- [PAGE TEXT]

It would be helpful if the question I am replying to were visible at the time of preparing a reply.  It's my out-of-sight, out-of-mind brain at issue.  I pasted the forum page into Word for visibility.

   
   

Last night I spent several hours in Creator Help, Documents, Blogs and Forum, each having a different search mechanism.  Please make sure that Google and other search engines can catalog all of your information sources.

   
   

> Organize the data on the PSoC Creator website so that the information you need is easier to find

   
   

A page for current status (known issues and workarounds, ongoing development, est. next release) of Creator and Components

   
   

Direct navigation to information about a specific component (or other subject) where links to all areas (help, docs, blogs, forum, app. notes) would be found all together in one list.  For example, I am wrestling with a UART problem and would want to focus on anything involving UART even if "UART" is not in the title.

   
   

> Improve our       Getting Started tutorial or other documents that helps you to quickly understand and use PSoC Creator

   
   

I used the FirstTouch Starter Kit Guide and am now seeing the above referenced document for the first time.  I think this should be included in the Starter Kit, as it says some things not present in the Starter Kit Guide.

- [EXTRACTED RECORDS]
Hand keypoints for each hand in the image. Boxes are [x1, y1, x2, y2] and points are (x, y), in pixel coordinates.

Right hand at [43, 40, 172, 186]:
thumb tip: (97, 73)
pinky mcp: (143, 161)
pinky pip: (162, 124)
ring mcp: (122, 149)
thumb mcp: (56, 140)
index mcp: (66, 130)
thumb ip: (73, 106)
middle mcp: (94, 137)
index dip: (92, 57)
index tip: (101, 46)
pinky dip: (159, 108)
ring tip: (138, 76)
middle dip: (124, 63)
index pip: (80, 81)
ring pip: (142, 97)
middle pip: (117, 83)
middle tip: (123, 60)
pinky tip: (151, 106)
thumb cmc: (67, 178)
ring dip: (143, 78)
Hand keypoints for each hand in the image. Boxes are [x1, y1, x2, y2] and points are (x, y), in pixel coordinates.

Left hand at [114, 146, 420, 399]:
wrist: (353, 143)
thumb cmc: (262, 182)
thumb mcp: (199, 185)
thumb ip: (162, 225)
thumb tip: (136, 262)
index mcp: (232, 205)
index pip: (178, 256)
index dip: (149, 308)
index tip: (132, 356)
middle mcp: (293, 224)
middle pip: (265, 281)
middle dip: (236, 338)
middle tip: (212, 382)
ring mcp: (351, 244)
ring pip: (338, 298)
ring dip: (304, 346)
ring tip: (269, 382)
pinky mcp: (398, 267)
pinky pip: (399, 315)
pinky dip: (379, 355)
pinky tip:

- [SET OF TASKS]
1. Answer these questions using the PSoC Creator feedback post:
(a) Into which program did the writer paste the forum page?
(b) Which component is the writer having a problem with?
(c) Which starter kit guide did the writer use?
2. Write the next few sentences of the PSoC Creator feedback post, picking up after its last sentence.
The material that accompanies this page is not required for the work here.

- [ANSWERS BELOW]
1.
(a) Word
(b) UART
(c) The FirstTouch Starter Kit Guide

2.
> A list of relevant application notes that give you information about different ways to use PSoC Creator

   
   

Perhaps a table with app. notes for the rows and technology (component, etc.) for the columns, with an X in the cells to indicate which technologies are covered in a particular app. note.  A person may not be interested in an applicaion, but want to see "best practice" for use of particular technologies.

   
   

In general, I have found PSoC Creator easy to use for simple designs.  More challenging designs require careful research in documents and "reading between the lines" in some cases.  Help would be better if it stated why a particular thing would be used (non-obvious menu item for example). "Select Component Instance Debug Windows" is in Help, but I haven't found how to get there.

   
   

Component documents would be better if there were examples of how to use API functions.  Not every function, but the ones that are not obvious or would typically be used in conjuction with other functions.

   
   

UART document: RX timing diagram lacks rts_n; TX timing diagram is absent altogether; FIFO timing diagrams might be useful, especially with rts_n and cts_n in play.